Dès qu'Anne m'a parlé de ce professeur et de sa réputation d'ouverture, de souplesse, d'expérience, je n'ai plus voulu faire attendre mon cerveau ni mon corps, ni ma pensée, ni ma personne entière. J'ai trouvé facilement le numéro de téléphone de Iouri en consultant son site internet et j'ai pris rendez-vous. Au bout du fil, son écoute semblait déjà très attentive. Il m'a proposé de venir le surlendemain, vendredi, 15 heures. Il m'a donné l'adresse : il recevait dans une maison donnant sur une avenue, dans une banlieue assez éloignée du centre ville où j'habitais, une banlieue dont j'avais le souvenir qu'elle était verdoyante, résidentielle et bien aménagée en pistes cyclables. Tout de suite, mon corps a été attiré par l'idée d'y aller à vélo, m'éloignant de la ville pour rejoindre les arbres. J'étais heureuse de commencer dès avant l'arrivée de l'automne et je voyais la suite des saisons se profiler dans mon imagination en même temps que mes progrès dans la langue russe. Ma personne entière résonnait au projet linguistico-sportif, presque touristique, qui se dessinait.Anne s'est amusée quand je lui ai raconté comment ma décision, le coup de fil et le premier rendez-vous s'étaient enchaînés sans délai : « J'aurais dû m'en douter, s'est-elle exclamée.
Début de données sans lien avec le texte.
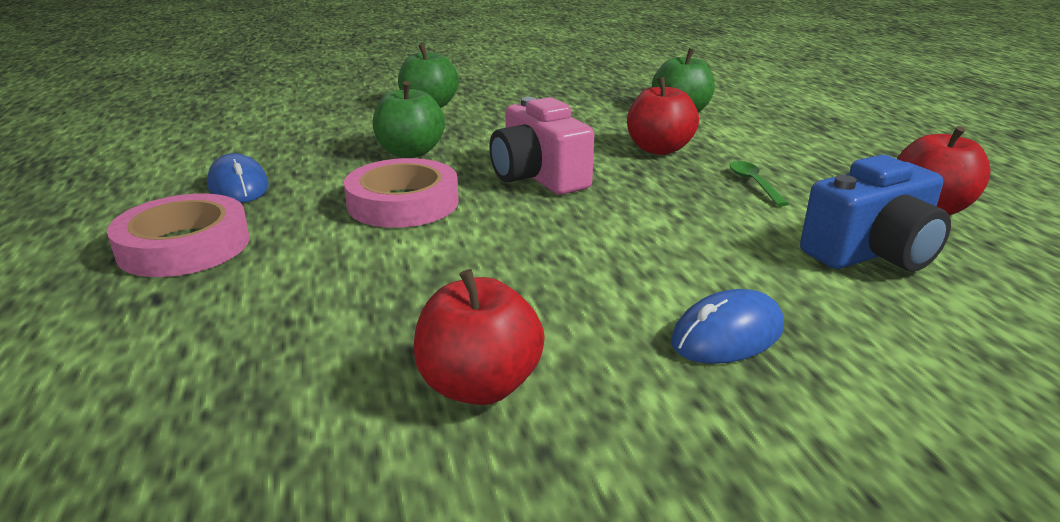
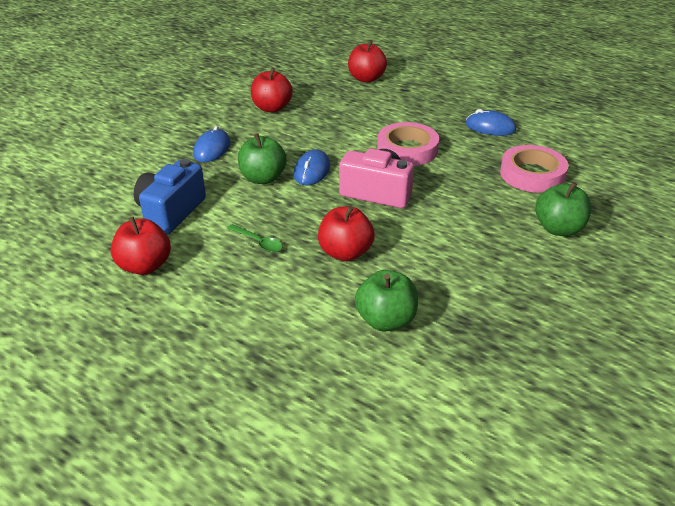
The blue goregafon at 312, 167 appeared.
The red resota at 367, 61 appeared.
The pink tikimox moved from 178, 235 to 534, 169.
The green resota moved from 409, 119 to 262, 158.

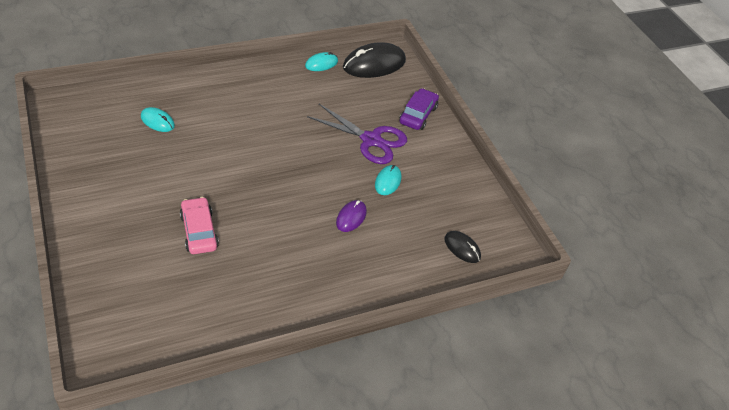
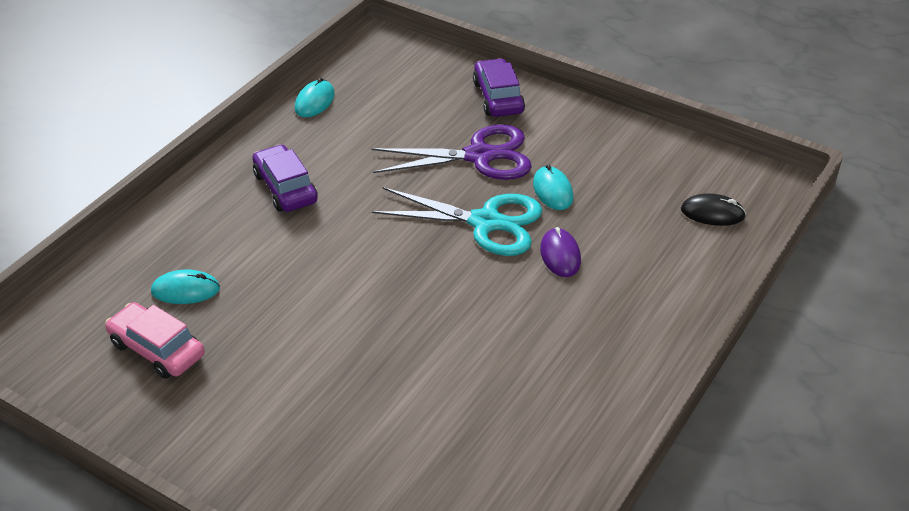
The black goregafon at 374, 60 disappeared.
The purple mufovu at 285, 178 appeared.
The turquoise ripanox at 456, 221 appeared.
The pink mufovu moved from 199, 225 to 155, 340.

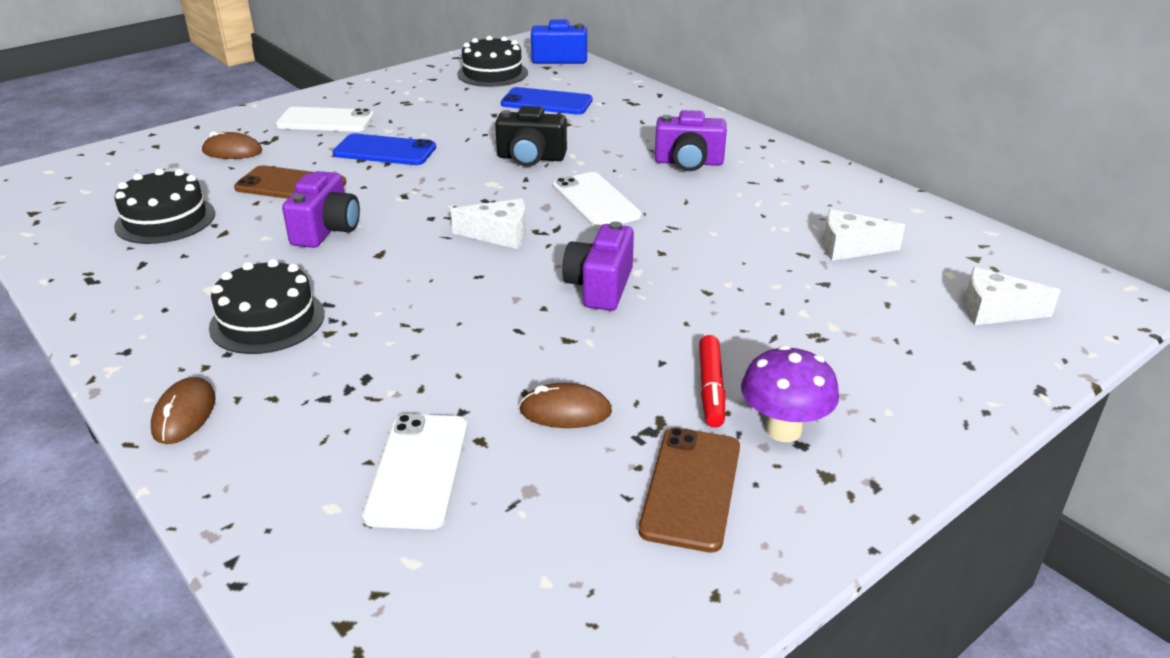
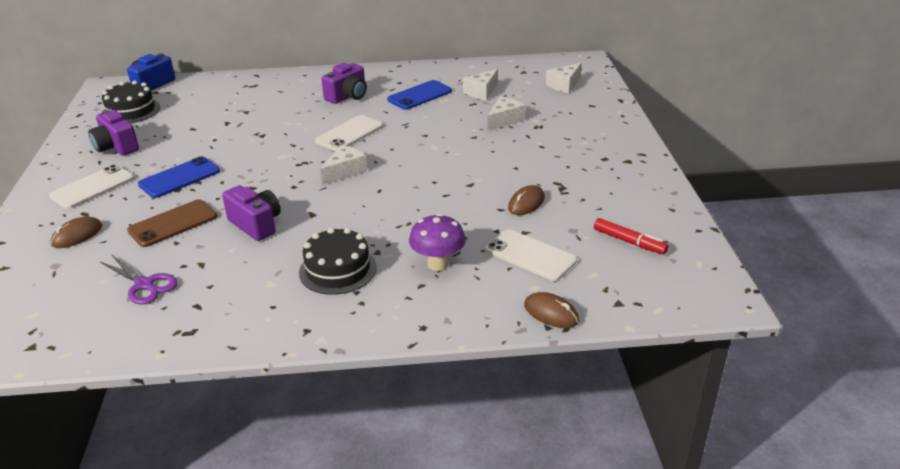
The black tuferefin at 531, 136 disappeared.
The brown sukedol at 689, 490 disappeared.
The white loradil at 506, 114 appeared.
The brown goregafon moved from 183, 410 to 551, 310.
The blue sukedol moved from 547, 101 to 419, 95.
The purple tuferefin moved from 598, 266 to 113, 132.
The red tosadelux moved from 712, 381 to 631, 236.
The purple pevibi moved from 790, 393 to 437, 242.
The black natezude at 164, 206 was replaced by the purple ripanox at 138, 279.
The white sukedol at 597, 200 turned 60 degrees counterclockwise.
Avec toi les choses ne traînent pas. – Je préfère ne pas remettre ce genre d'entreprise à plus tard, tu sais Anne, je préfère profiter de cette onde d'entrain qui m'emporte. Et puis je pressens que ce travail va bien délier mes raideurs, toutes mes articulations. » Anne était ravie d'avoir été bonne messagère ou surtout de me trouver si enjouée. « Anne, ma sœur Anne, je vois l'âme russe venir ! » et je l'embrassais ardemment, sur les joues, sur les mains et aussi dans le cou, avec le pathétique que j'avais lu autrefois dans certaines pages de Dostoïevski.

IILa veille du rendez-vous néanmoins j'étais nerveuse, j'étais angoissée. Dans mon lit, au réveil, j'avais le corps en facettes. Certaines facettes me rentraient dans les côtes, d'autres bâillaient et rompaient la continuité de ma personne entière. Je me suis recroquevillée sous deux couettes dont j'espérais que le poids me rendrait mon enveloppe lisse, mais l'angoisse en a profité pour atteindre rapidement tous mes membres, et s'activer dans ma poitrine. Je me suis alors étalée, dans l'espoir que la multiplication des points de contact avec le matelas diluerait l'inquiétude. Mais mon corps est resté craquelé. Je le sentais comme un personnage de fresque d'une villa de Pompéi : une silhouette aux couleurs passées, parcourue de petites fissures dont les trajectoires bifurquent sans cesse.
Pour parvenir à sortir de mon lit, inspirée à nouveau par Pompéi, j'ai recouvert toutes ces lézardes d'une épaisse couche de lave, ou d'une matière moins raide, caoutchouteuse, mais tout aussi solide. Car j'ai dû réveiller mes enfants encore nichés sous leurs couvertures et les aider à se préparer pour l'école, et j'ai enfoui mes états d'âme pour ne pas interférer avec les leurs. Je me suis intéressée à leurs moues récalcitrantes, leurs revendications franches de pouvoir rester au lit, puis leurs stratégies pour se couler peu à peu dans la vie sociale et imposée. Au petit déjeuner, à l'aide des tartines dans le chocolat, ils se sont fait peu à peu à l'idée de devoir débiter leur journée en activités à répartir dans les cases d'un emploi du temps qu'ils ne choisissent jamais.